Scientific classification
- Kingdom: Animalia
- Phylum: Chordata
- Class: Aves
- Order: Passeriformes
- Family: Emberizidae
- Genus: Emberiza
- Species: E. cineracea
- Binomial name: Emberiza cineracea Brehm, 1855

= Cinereous bunting =

- Authority: Brehm, 1855
- Conservation status: NT

Species of bird

The cinereous bunting (Emberiza cineracea) is a bird in the bunting family Emberizidae, a passerine family now separated by most modern authors from the finches, Fringillidae. This species was first described by Christian Ludwig Brehm.

== Description ==
The cinereous bunting is a large (16.5–18 cm, 21–29.7 g), slim bunting with a long, white-cornered tail. The term cinereous describes its colouration. It is less streaked than many buntings and has a thick pale bill. It has a greyish back with only subdued dark markings, and a browner tint to the wings.

The adult male's head is dull yellow, with a brighter moustachial line and throat. In the nominate race of south-west Turkey, the rest of the underparts are grey, but the eastern form E. c. semenowi has yellow underparts.

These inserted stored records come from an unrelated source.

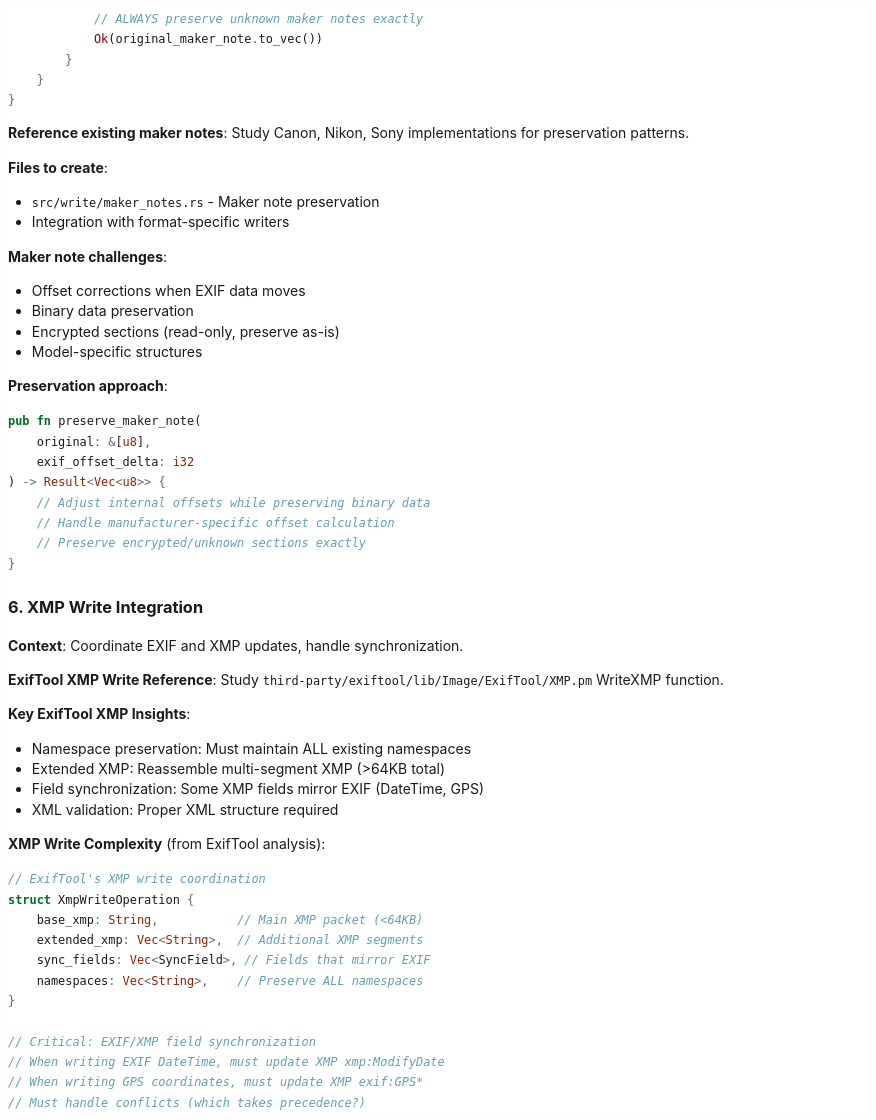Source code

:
 ```rust
            // ALWAYS preserve unknown maker notes exactly
            Ok(original_maker_note.to_vec())
        }
    }
}
```

**Reference existing maker notes**: Study Canon, Nikon, Sony implementations for preservation patterns.

**Files to create**:
- `src/write/maker_notes.rs` - Maker note preservation
- Integration with format-specific writers

**Maker note challenges**:
- Offset corrections when EXIF data moves
- Binary data preservation
- Encrypted sections (read-only, preserve as-is)
- Model-specific structures

**Preservation approach**:
```rust
pub fn preserve_maker_note(
    original: &[u8], 
    exif_offset_delta: i32
) -> Result<Vec<u8>> {
    // Adjust internal offsets while preserving binary data
    // Handle manufacturer-specific offset calculation
    // Preserve encrypted/unknown sections exactly
}
```

### 6. XMP Write Integration
**Context**: Coordinate EXIF and XMP updates, handle synchronization.

**ExifTool XMP Write Reference**: Study `third-party/exiftool/lib/Image/ExifTool/XMP.pm` WriteXMP function.

**Key ExifTool XMP Insights**:
- Namespace preservation: Must maintain ALL existing namespaces
- Extended XMP: Reassemble multi-segment XMP (>64KB total)
- Field synchronization: Some XMP fields mirror EXIF (DateTime, GPS)
- XML validation: Proper XML structure required

**XMP Write Complexity** (from ExifTool analysis):
```rust
// ExifTool's XMP write coordination
struct XmpWriteOperation {
    base_xmp: String,           // Main XMP packet (<64KB)
    extended_xmp: Vec<String>,  // Additional XMP segments
    sync_fields: Vec<SyncField>, // Fields that mirror EXIF
    namespaces: Vec<String>,    // Preserve ALL namespaces
}

// Critical: EXIF/XMP field synchronization
// When writing EXIF DateTime, must update XMP xmp:ModifyDate
// When writing GPS coordinates, must update XMP exif:GPS*
// Must handle conflicts (which takes precedence?)
```
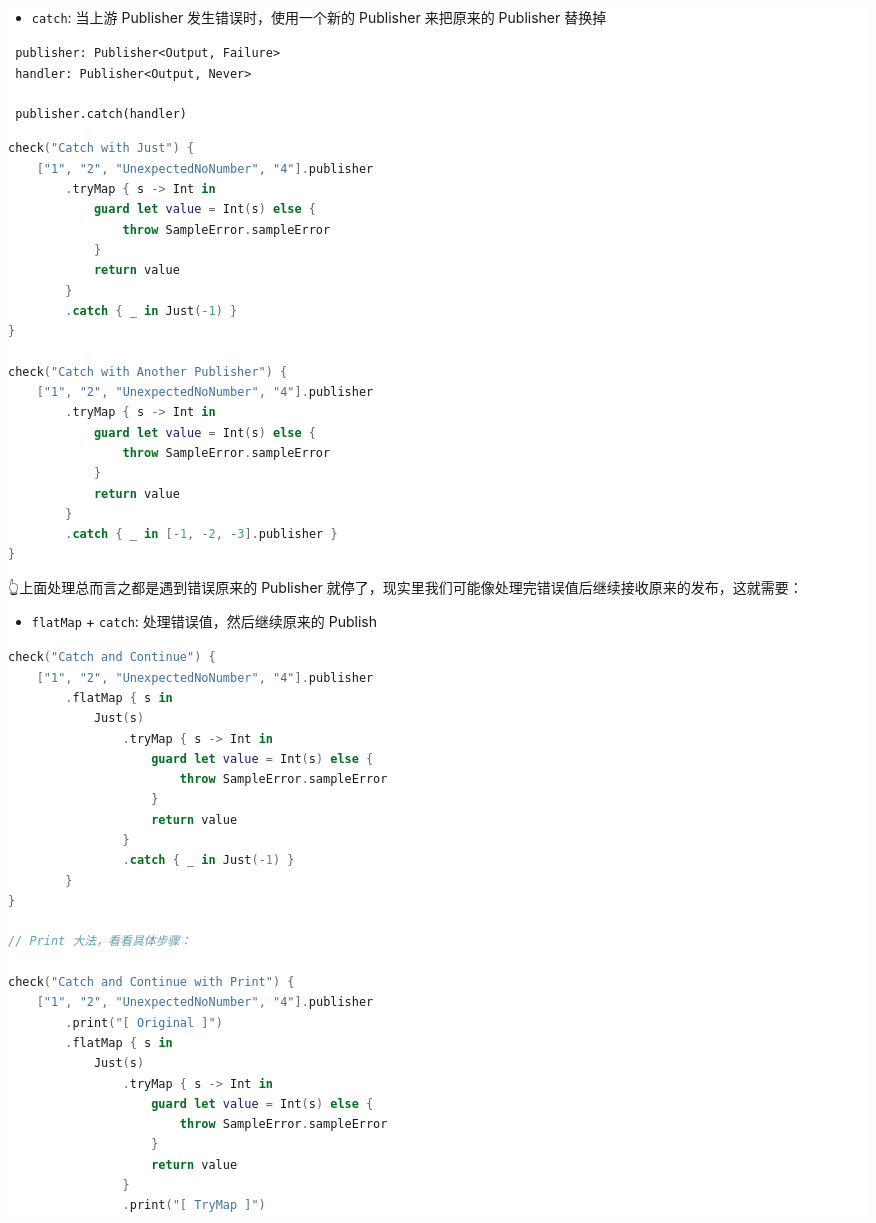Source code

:   - `catch`: 当上游 Publisher 发生错误时，使用一个新的 Publisher 来把原来的 Publisher 替换掉

 ```
  publisher: Publisher<Output, Failure>
  handler: Publisher<Output, Never>

  publisher.catch(handler)
 ```

```swift
check("Catch with Just") {
    ["1", "2", "UnexpectedNoNumber", "4"].publisher
        .tryMap { s -> Int in
            guard let value = Int(s) else {
                throw SampleError.sampleError
            }
            return value
        }
        .catch { _ in Just(-1) }
}

check("Catch with Another Publisher") {
    ["1", "2", "UnexpectedNoNumber", "4"].publisher
        .tryMap { s -> Int in
            guard let value = Int(s) else {
                throw SampleError.sampleError
            }
            return value
        }
        .catch { _ in [-1, -2, -3].publisher }
}
```



 👆上面处理总而言之都是遇到错误原来的 Publisher 就停了，现实里我们可能像处理完错误值后继续接收原来的发布，这就需要：

 - `flatMap` + `catch`: 处理错误值，然后继续原来的 Publish

```swift
check("Catch and Continue") {
    ["1", "2", "UnexpectedNoNumber", "4"].publisher
        .flatMap { s in
            Just(s)
                .tryMap { s -> Int in
                    guard let value = Int(s) else {
                        throw SampleError.sampleError
                    }
                    return value
                }
                .catch { _ in Just(-1) }
        }
}

// Print 大法，看看具体步骤：

check("Catch and Continue with Print") {
    ["1", "2", "UnexpectedNoNumber", "4"].publisher
        .print("[ Original ]")
        .flatMap { s in
            Just(s)
                .tryMap { s -> Int in
                    guard let value = Int(s) else {
                        throw SampleError.sampleError
                    }
                    return value
                }
                .print("[ TryMap ]")
```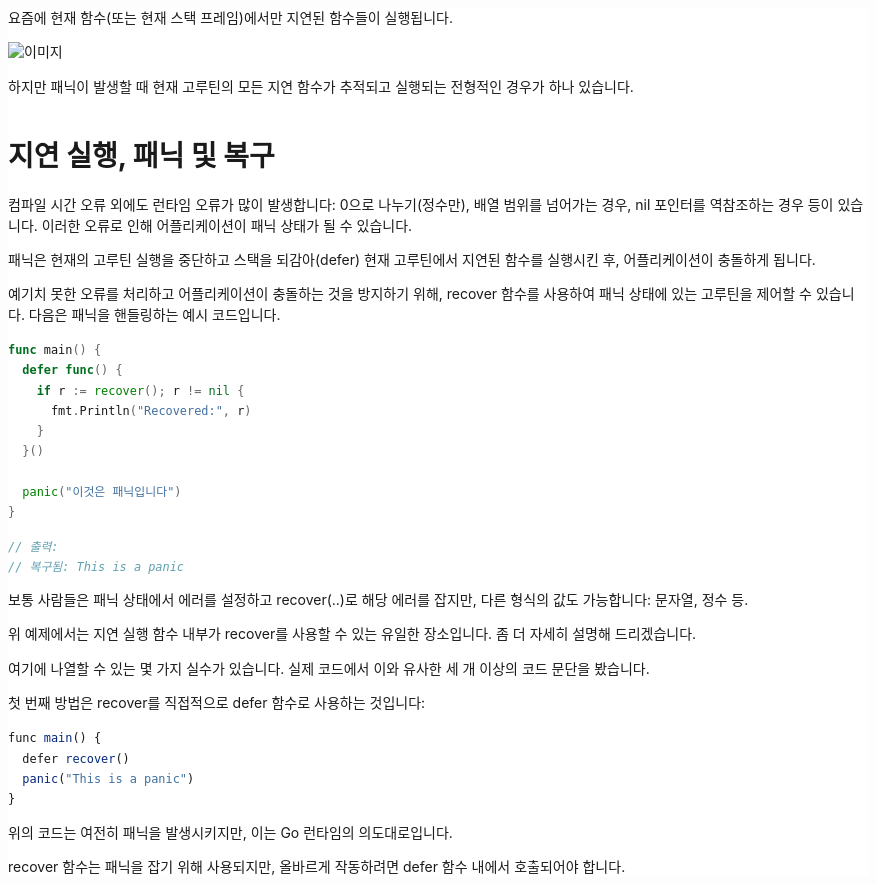 <div class="content-ad"></div>

요즘에 현재 함수(또는 현재 스택 프레임)에서만 지연된 함수들이 실행됩니다.

![이미지](/assets/img/2024-08-18-GolangDeferHeap-allocatedDeferStack-allocatedDeferandOpen-codedDefer_2.png)

하지만 패닉이 발생할 때 현재 고루틴의 모든 지연 함수가 추적되고 실행되는 전형적인 경우가 하나 있습니다.

# 지연 실행, 패닉 및 복구

<div class="content-ad"></div>

컴파일 시간 오류 외에도 런타임 오류가 많이 발생합니다: 0으로 나누기(정수만), 배열 범위를 넘어가는 경우, nil 포인터를 역참조하는 경우 등이 있습니다. 이러한 오류로 인해 어플리케이션이 패닉 상태가 될 수 있습니다.

패닉은 현재의 고루틴 실행을 중단하고 스택을 되감아(defer) 현재 고루틴에서 지연된 함수를 실행시킨 후, 어플리케이션이 충돌하게 됩니다.

예기치 못한 오류를 처리하고 어플리케이션이 충돌하는 것을 방지하기 위해, recover 함수를 사용하여 패닉 상태에 있는 고루틴을 제어할 수 있습니다. 다음은 패닉을 핸들링하는 예시 코드입니다.

```go
func main() {
  defer func() {
    if r := recover(); r != nil {
      fmt.Println("Recovered:", r)
    }
  }()

  panic("이것은 패닉입니다")
}
```

<div class="content-ad"></div>

```js
// 출력:
// 복구됨: This is a panic
```

보통 사람들은 패닉 상태에서 에러를 설정하고 recover(..)로 해당 에러를 잡지만, 다른 형식의 값도 가능합니다: 문자열, 정수 등.

위 예제에서는 지연 실행 함수 내부가 recover를 사용할 수 있는 유일한 장소입니다. 좀 더 자세히 설명해 드리겠습니다.

여기에 나열할 수 있는 몇 가지 실수가 있습니다. 실제 코드에서 이와 유사한 세 개 이상의 코드 문단을 봤습니다.

<div class="content-ad"></div>

첫 번째 방법은 recover를 직접적으로 defer 함수로 사용하는 것입니다:

```js
func main() {
  defer recover()
  panic("This is a panic")
}
```

위의 코드는 여전히 패닉을 발생시키지만, 이는 Go 런타임의 의도대로입니다.

recover 함수는 패닉을 잡기 위해 사용되지만, 올바르게 작동하려면 defer 함수 내에서 호출되어야 합니다.
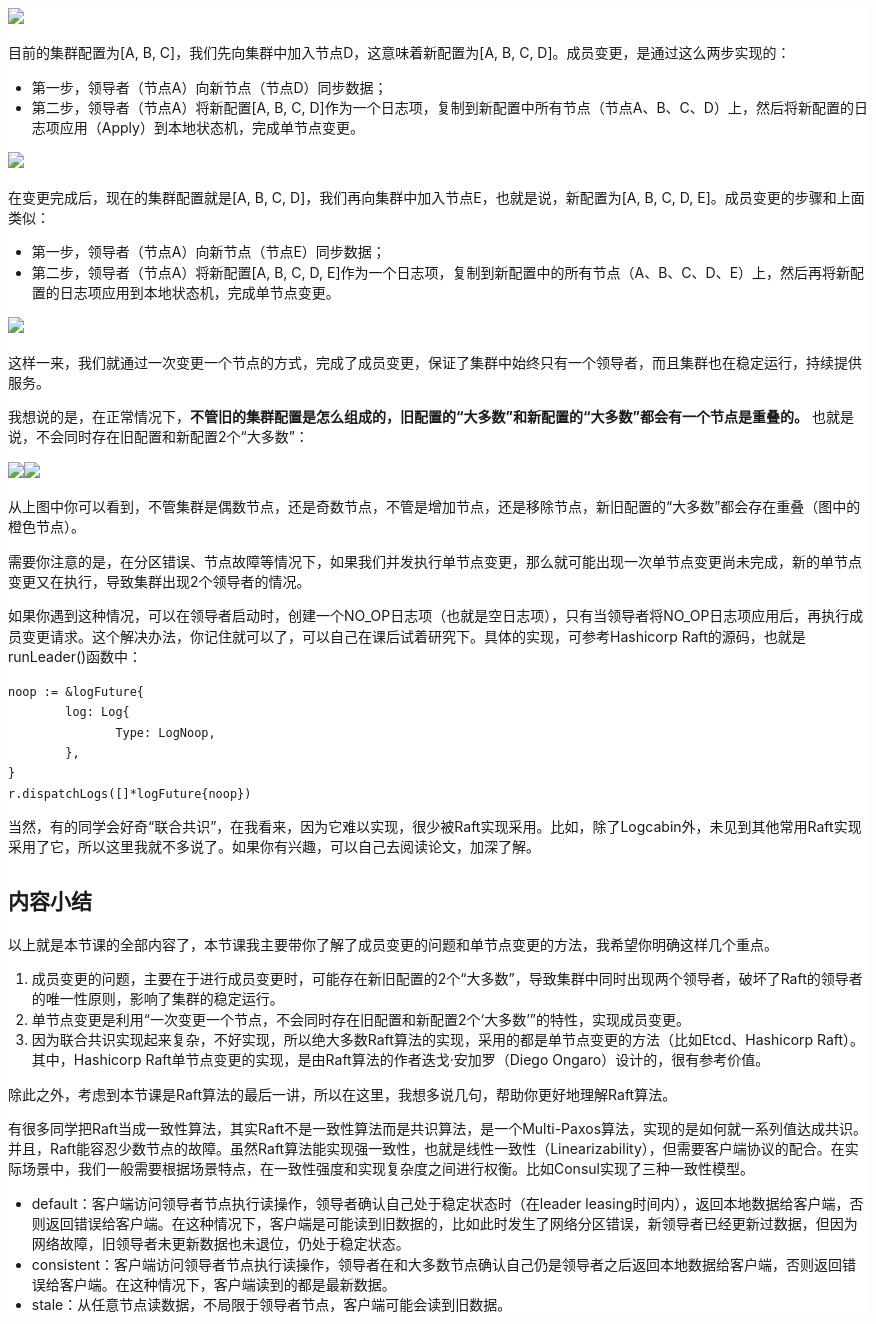 ![](https://static001.geekbang.org/resource/image/25/40/25cabfbad4627ec4c39b8d32a567d440.jpg?wh=1142%2A670)

目前的集群配置为\[A, B, C]，我们先向集群中加入节点D，这意味着新配置为\[A, B, C, D]。成员变更，是通过这么两步实现的：

- 第一步，领导者（节点A）向新节点（节点D）同步数据；
- 第二步，领导者（节点A）将新配置\[A, B, C, D]作为一个日志项，复制到新配置中所有节点（节点A、B、C、D）上，然后将新配置的日志项应用（Apply）到本地状态机，完成单节点变更。

![](https://static001.geekbang.org/resource/image/7f/07/7f687461706f3b226d79a55b618e4c07.jpg?wh=1142%2A486)

在变更完成后，现在的集群配置就是\[A, B, C, D]，我们再向集群中加入节点E，也就是说，新配置为\[A, B, C, D, E]。成员变更的步骤和上面类似：

- 第一步，领导者（节点A）向新节点（节点E）同步数据；
- 第二步，领导者（节点A）将新配置\[A, B, C, D, E]作为一个日志项，复制到新配置中的所有节点（A、B、C、D、E）上，然后再将新配置的日志项应用到本地状态机，完成单节点变更。

![](https://static001.geekbang.org/resource/image/7d/43/7d3b5da84db682359ab82579fdd2e243.jpg?wh=1142%2A427)

这样一来，我们就通过一次变更一个节点的方式，完成了成员变更，保证了集群中始终只有一个领导者，而且集群也在稳定运行，持续提供服务。

我想说的是，在正常情况下，**不管旧的集群配置是怎么组成的，旧配置的“大多数”和新配置的“大多数”都会有一个节点是重叠的。** 也就是说，不会同时存在旧配置和新配置2个“大多数”：

![](https://static001.geekbang.org/resource/image/5f/b8/5fe7c8d90857737d7314263eae2166b8.jpg?wh=1142%2A906)![](https://static001.geekbang.org/resource/image/4a/27/4a00b7e1b89922cd9f785c6f153aca27.jpg?wh=1142%2A899)

从上图中你可以看到，不管集群是偶数节点，还是奇数节点，不管是增加节点，还是移除节点，新旧配置的“大多数”都会存在重叠（图中的橙色节点）。

需要你注意的是，在分区错误、节点故障等情况下，如果我们并发执行单节点变更，那么就可能出现一次单节点变更尚未完成，新的单节点变更又在执行，导致集群出现2个领导者的情况。

如果你遇到这种情况，可以在领导者启动时，创建一个NO\_OP日志项（也就是空日志项），只有当领导者将NO\_OP日志项应用后，再执行成员变更请求。这个解决办法，你记住就可以了，可以自己在课后试着研究下。具体的实现，可参考Hashicorp Raft的源码，也就是runLeader()函数中：

```
noop := &logFuture{
        log: Log{
               Type: LogNoop,
        },
}
r.dispatchLogs([]*logFuture{noop})
```

当然，有的同学会好奇“联合共识”，在我看来，因为它难以实现，很少被Raft实现采用。比如，除了Logcabin外，未见到其他常用Raft实现采用了它，所以这里我就不多说了。如果你有兴趣，可以自己去阅读论文，加深了解。

## 内容小结

以上就是本节课的全部内容了，本节课我主要带你了解了成员变更的问题和单节点变更的方法，我希望你明确这样几个重点。

1. 成员变更的问题，主要在于进行成员变更时，可能存在新旧配置的2个“大多数”，导致集群中同时出现两个领导者，破坏了Raft的领导者的唯一性原则，影响了集群的稳定运行。
2. 单节点变更是利用“一次变更一个节点，不会同时存在旧配置和新配置2个‘大多数’”的特性，实现成员变更。
3. 因为联合共识实现起来复杂，不好实现，所以绝大多数Raft算法的实现，采用的都是单节点变更的方法（比如Etcd、Hashicorp Raft）。其中，Hashicorp Raft单节点变更的实现，是由Raft算法的作者迭戈·安加罗（Diego Ongaro）设计的，很有参考价值。

除此之外，考虑到本节课是Raft算法的最后一讲，所以在这里，我想多说几句，帮助你更好地理解Raft算法。

有很多同学把Raft当成一致性算法，其实Raft不是一致性算法而是共识算法，是一个Multi-Paxos算法，实现的是如何就一系列值达成共识。并且，Raft能容忍少数节点的故障。虽然Raft算法能实现强一致性，也就是线性一致性（Linearizability），但需要客户端协议的配合。在实际场景中，我们一般需要根据场景特点，在一致性强度和实现复杂度之间进行权衡。比如Consul实现了三种一致性模型。

- default：客户端访问领导者节点执行读操作，领导者确认自己处于稳定状态时（在leader leasing时间内），返回本地数据给客户端，否则返回错误给客户端。在这种情况下，客户端是可能读到旧数据的，比如此时发生了网络分区错误，新领导者已经更新过数据，但因为网络故障，旧领导者未更新数据也未退位，仍处于稳定状态。
- consistent：客户端访问领导者节点执行读操作，领导者在和大多数节点确认自己仍是领导者之后返回本地数据给客户端，否则返回错误给客户端。在这种情况下，客户端读到的都是最新数据。
- stale：从任意节点读数据，不局限于领导者节点，客户端可能会读到旧数据。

Females are brownish grey above with a whitish throat and yellow only in the moustachial stripe. Young birds have a plain pale belly and streaking on the breast.

=== Song ===
The call is a harsh tschrip, and the song is a hoarse zru- zru-zru-zru.

== Ecology ==

=== Distribution ===
It breeds in southern Turkey and southern Iran, and winters around the Red Sea in north-eastern Africa and Yemen. A few isolated populations maintain a foothold within European borders, on Greek islands in the Aegean Sea, especially Lesbos.

=== Habitat ===
The breeding grounds of this species are typically found on dry, rocky slopes and uplands, where shrubby vegetation and sometimes conifers provide cover. It may also utilize areas with scattered trees, such as the Calabrian pine (Pinus brutia), or taller bushes. Migratory journeys take this species to dry, open country, including semi-deserts, low, rocky hills, and barren agricultural lands. Wintering sites are often located in coastal areas with sparse scrub vegetation.

=== Food and feeding ===
Like other buntings, the cinereous bunting feeds principally on seeds. It takes insects especially when feeding its young. Its normal clutch is three eggs.

== Status ==
This understudied migratory species has been categorized as "Near Threatened" on the IUCN Red List due to concerns regarding a declining population, likely driven by the ongoing deterioration and loss of its natural habitats.